Snow Day is a 2022 musical comedy film directed by Michael Lembeck from a story by Samantha Martin and Chris Viscardi. Produced by Nickelodeon Movies, the film is a remake of the 2000 film of the same name. Reimagined as a musical, it stars Ky Baldwin, Jerry Trainor, Laura Bell Bundy, Rob Huebel, Michaela Russell, Shelby Simmons, and Fabi Aguirre. It was released on Nickelodeon and Paramount+ on December 16, 2022.

Plot
Siblings Hal and Natalie discover that anything is possible when a surprise winter whiteout offers them the chance to break routines and take big risks. Hal decides to pursue his crush, Claire, while Natalie challenges the town's cranky snowplow man.

Cast
 Fabi Aguirre as Lane
 Logan Aultman as Eli Welch
 Deena Aziz as Ms. Reynolds
 Ky Baldwin as Hal Brandston
 Lilly Noelle Bartlam as Missy
 Dave Campbell as Rebecca’s Dad
 Anastastia Dextrene as News Reporter Debra
 Myles Erlick as Chuck Wheeler
 Nir Guzinski as Mr. Brown
 Viggo Hanvelt as Randy Brandston
 Rob Huebel as Tom Brandston
 Morgan David Jones as Director
 Dominic Mariache as Wayne Castle
 Lisa McCormack as Miss Johnson
 Evelyne Morissette as Passerby
 Oliver Ocampo as Dirk
 Destiny Rettinger as Mason
 Michaela Russell as Natalie Brandston
 Shelby Simmons as Claire
 Melissa Toussaint as Nurse Johnson
 Jerry Trainor as Snowplow Man

Production
On March 1, 2022 it was announced that Paramount+ had began production on a musical remake of the 2000 Nickelodeon film Snow Day. The cast was unveiled alongside the announcement. Like the original film, it was shot primarily in Canadian territories despite being set in Syracuse, New York.

Soundtrack
The film’s soundtrack was composed by Gabriel Mann.
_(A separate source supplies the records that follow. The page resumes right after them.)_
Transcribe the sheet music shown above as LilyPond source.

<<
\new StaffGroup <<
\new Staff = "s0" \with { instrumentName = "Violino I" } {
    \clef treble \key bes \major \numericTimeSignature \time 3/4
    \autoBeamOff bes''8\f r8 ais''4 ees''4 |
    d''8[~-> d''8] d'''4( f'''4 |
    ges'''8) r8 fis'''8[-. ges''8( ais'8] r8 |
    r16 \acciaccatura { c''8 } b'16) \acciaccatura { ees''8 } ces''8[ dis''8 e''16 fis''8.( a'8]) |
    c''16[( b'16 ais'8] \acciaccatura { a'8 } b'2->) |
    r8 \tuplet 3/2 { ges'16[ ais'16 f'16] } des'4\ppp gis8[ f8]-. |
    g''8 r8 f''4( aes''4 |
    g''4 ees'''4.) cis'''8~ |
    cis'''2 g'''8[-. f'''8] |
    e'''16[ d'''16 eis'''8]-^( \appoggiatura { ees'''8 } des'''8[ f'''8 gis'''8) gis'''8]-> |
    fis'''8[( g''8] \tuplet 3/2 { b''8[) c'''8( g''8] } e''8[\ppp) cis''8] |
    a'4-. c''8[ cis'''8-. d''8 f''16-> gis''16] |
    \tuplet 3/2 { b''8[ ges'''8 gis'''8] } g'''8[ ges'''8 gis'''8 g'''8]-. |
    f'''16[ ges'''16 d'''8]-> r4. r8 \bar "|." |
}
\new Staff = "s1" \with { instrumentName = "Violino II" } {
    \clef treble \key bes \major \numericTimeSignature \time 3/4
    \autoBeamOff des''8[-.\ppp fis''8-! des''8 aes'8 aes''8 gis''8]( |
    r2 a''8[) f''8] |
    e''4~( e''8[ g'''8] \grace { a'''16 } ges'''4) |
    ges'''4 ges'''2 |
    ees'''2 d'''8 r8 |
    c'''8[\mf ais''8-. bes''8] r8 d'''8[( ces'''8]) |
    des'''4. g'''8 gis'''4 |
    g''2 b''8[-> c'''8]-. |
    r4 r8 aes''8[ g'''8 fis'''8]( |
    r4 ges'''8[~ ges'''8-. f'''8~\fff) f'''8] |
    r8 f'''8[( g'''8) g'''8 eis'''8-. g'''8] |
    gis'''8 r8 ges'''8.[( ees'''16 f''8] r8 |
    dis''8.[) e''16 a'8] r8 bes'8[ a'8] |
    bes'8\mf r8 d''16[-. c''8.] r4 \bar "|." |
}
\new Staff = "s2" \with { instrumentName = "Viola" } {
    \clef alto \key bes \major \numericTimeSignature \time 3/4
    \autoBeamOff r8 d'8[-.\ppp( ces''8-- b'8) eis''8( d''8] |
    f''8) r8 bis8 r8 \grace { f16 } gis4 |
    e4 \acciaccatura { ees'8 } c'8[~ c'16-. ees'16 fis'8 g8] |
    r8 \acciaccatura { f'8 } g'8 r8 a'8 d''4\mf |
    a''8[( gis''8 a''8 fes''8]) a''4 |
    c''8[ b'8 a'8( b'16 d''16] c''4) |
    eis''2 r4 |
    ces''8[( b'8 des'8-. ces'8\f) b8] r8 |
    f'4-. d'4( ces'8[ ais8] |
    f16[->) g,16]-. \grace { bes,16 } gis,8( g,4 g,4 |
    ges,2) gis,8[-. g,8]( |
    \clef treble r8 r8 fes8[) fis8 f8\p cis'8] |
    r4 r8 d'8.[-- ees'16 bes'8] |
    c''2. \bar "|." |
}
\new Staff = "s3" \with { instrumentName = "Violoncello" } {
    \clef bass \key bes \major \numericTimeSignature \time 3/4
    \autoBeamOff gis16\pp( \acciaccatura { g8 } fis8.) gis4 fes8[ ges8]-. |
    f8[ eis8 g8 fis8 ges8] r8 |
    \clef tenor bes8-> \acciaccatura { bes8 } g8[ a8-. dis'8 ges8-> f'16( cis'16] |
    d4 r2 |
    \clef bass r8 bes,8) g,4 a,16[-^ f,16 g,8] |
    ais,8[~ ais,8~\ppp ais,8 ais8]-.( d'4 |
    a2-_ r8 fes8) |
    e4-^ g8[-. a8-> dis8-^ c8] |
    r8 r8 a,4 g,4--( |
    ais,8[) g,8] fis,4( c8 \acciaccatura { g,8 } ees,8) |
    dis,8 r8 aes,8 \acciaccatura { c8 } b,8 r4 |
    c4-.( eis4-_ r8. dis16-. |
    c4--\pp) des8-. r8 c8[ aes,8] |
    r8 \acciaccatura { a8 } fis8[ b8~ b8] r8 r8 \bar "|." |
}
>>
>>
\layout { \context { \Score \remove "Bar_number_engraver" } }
The soundtrack album was released alongside the film by Republic Records.

Release

Marketing
A trailer was released on November 17, 2022 alongside the film’s poster.

Release
Snow Day was made available to stream on Paramount+ on December 16, 2022. It also premiered on Nickelodeon the same day, and was made available on international Paramount+ services the following day.

Reception
Like the original, the film received mixed reviews from critics. John Serba of Decider gave the film a negative review, saying that "None of this slapdash also-ran cheapo crud is for anyone older than 10 or younger than nine and seven-eighths" and that "If a blizzard cancels school, have the kids watch something else." Joly Herman of Common Sense Media gave the film a 3/5, saying that "Viewers might wonder whether the theme of having a snow day is deserving of a full-length musical movie, but as soon as that thought enters the head, a fun dance number distracts, and some clever songs can elicit a smile."